Getting Merrily 'Smashed,' And Then Crashing
"Hi, I'm Kate, and I'm an alcoholic."
When Kate, an elementary-school teacher played by Mary Elizabeth Winstead, gives the requisite confession in her first Alcoholics Anonymous meeting, she laughs her way through it. It's the laugh of a casual drinker, like someone whose bar-hopping odyssey has left her passed out on a neighbor's lawn, apologizing with a grin and a shrug the next morning. She's young, she likes to blow off a little steam, and she can hardly believe that all those good times have landed her here, in front of people who are presumably much worse off than she is. For Kate, saying those words is like an out-of-body experience.
Actors have a history of digging into alcoholics as voraciously as a porterhouse, from Ray Milland in The Lost Weekend to Nicolas Cage in Leaving Las Vegas, but Winstead's extraordinary performance in Smashed strikes a more particular note. As that first monologue at AA continues, Winstead's Kate becomes steadily more emotional, like she's finally listening to herself for the first time — and realizing, now that she's being honest about it, just how far she's fallen. Winstead plays this pivotal scene with a thrilling openness to wherever Kate's wayward journey is going to take her. In acting terms, she's very much "in the moment."
- Director: James Ponsoldt
- Genre: Comedy, Drama
- Running Time: 85 minutes
Rated R for alcohol abuse, language, some sexual content and brief drug use
With: Mary Elizabeth Winstead, Aaron Paul, Octavia Spencer
The truthfulness of Winstead's performance — and those of her co-stars, too — has a steadying influence on James Ponsoldt's modest drama, which at times seems in danger of failing a sobriety test. Ponsoldt, who scripted with Susan Burke, makes a few missteps, one of them major, but the core of Smashed is a perceptive and moving treatment of a specific strain of alcoholism and the ways the recovery process can leave its own kind of wreckage.
As the film opens, Kate manages a double life: By day, she's an earthy grade-school teacher in pattern dresses and sensible shoes; by night, she and her husband, Charlie (Aaron Paul), are happy drunks who keep the party going until closing time or blackout, whatever comes first. But lately, the two lives have been bleeding together, with Kate furtively swigging from a flask in the school parking lot and teaching kids with a buzz on. When she throws up in class one morning, Kate covers by telling the principal (Megan Mullally) she's pregnant, but Dave (a superb Nick Offerman), a colleague in recovery, quietly encourages her to join his AA group.

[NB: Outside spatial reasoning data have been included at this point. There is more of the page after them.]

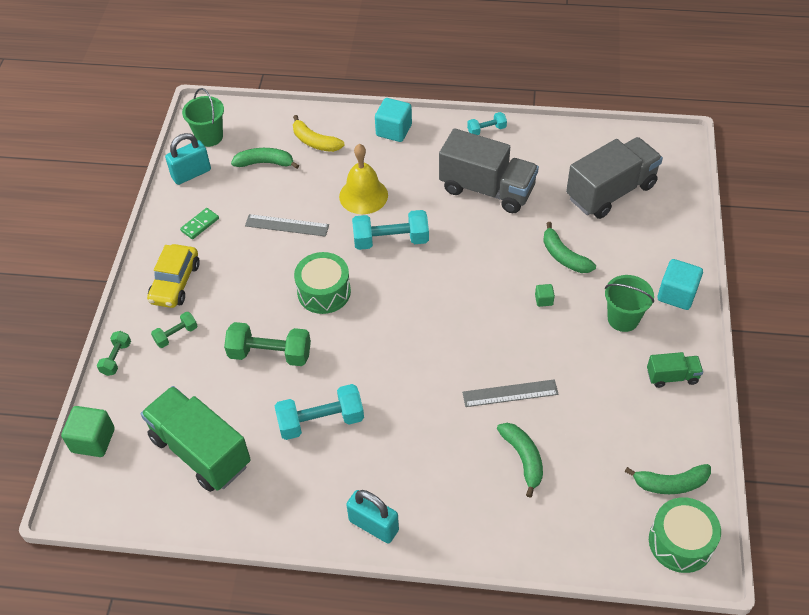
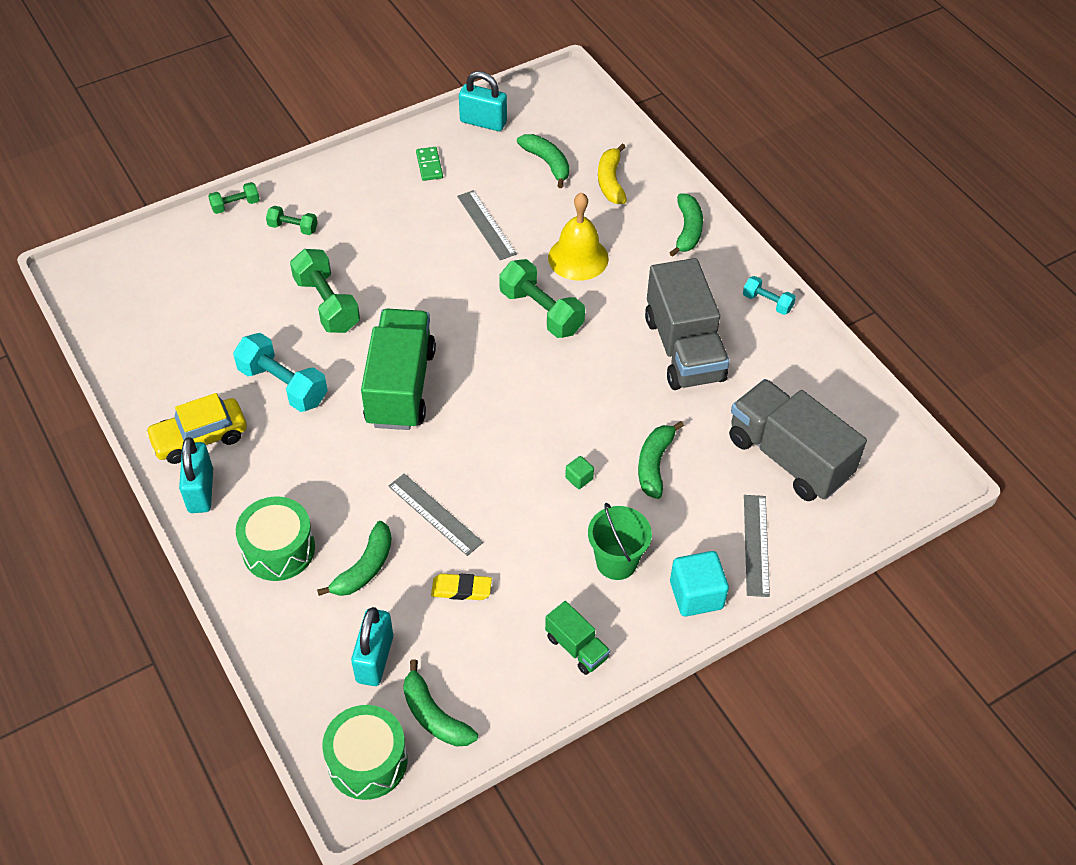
camera: 50 degrees right, 0 degrees up
(93, 440) = (142, 245): green cube -> none
(175, 283) = (349, 191): yellow car -> yellow car (199, 438)
(200, 224) = (429, 165): green domino -> green domino turned 75 degrees clockwise
(200, 451) = (185, 321): green truck -> green truck (400, 387)
(209, 137) = (540, 106): green bucket -> none
(324, 292) = (432, 299): green drum -> green drum (278, 549)
(391, 240) = (541, 312): turquoise dumbbell -> green dumbbell
(394, 130) = (688, 230): turquoise cube -> green banana
(582, 413) = (461, 589): none -> yellow eraser
(602, 493) = (375, 659): none -> turquoise padlock
(610, 192) = (788, 457): grey truck -> grey truck turned 150 degrees counterclockwise
(662, 245) = (756, 545): none -> grey ruler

There are ups and downs to Kate's recovery — the scenes of bottoming out are as harrowing as they come — but Ponsoldt puts the strongest emphasis on Kate's relationship with her husband, who has chosen not to take this journey with her. Seeing Charlie clown merrily around the house in a sea of empties is a toxic environment for Kate, both for the temptation to slip and the estrangement she feels from her favorite drinking buddy. And it's not fair for Charlie either, who can only stand by helplessly as his life is upended without his input. Ponsoldt treats both characters fairly and honestly, without missing the warm rapport and chemistry that can still assert itself amid the heartbreak.
Smashed errs badly, however, in the fake-pregnancy subplot, which seems ported over from the broader realm of television sitcoms. It doesn't help that Mullally, primarily known as a TV actress — and very funny recently on Parks and Recreation and Party Down — hasn't got a naturalistic bone in her body. Her manic enthusiasm over Kate's pregnancy leaves Smashed grasping for a lightness that surfaces more organically in other places, and the whole affair upsets the balance between the fallouts at work and home.
Still, there's a modesty to Smashed that's ultimately winning: At under 90 minutes, it feels disciplined and well-proportioned, concerning itself with defining the contours of Kate's life before and after recovery, and simply leaving it at that. Films about addiction tend to answer the excesses of drugs or alcohol with excesses of their own, but Ponsoldt and Winstead aren't guilty of overreaching. They know when to say when.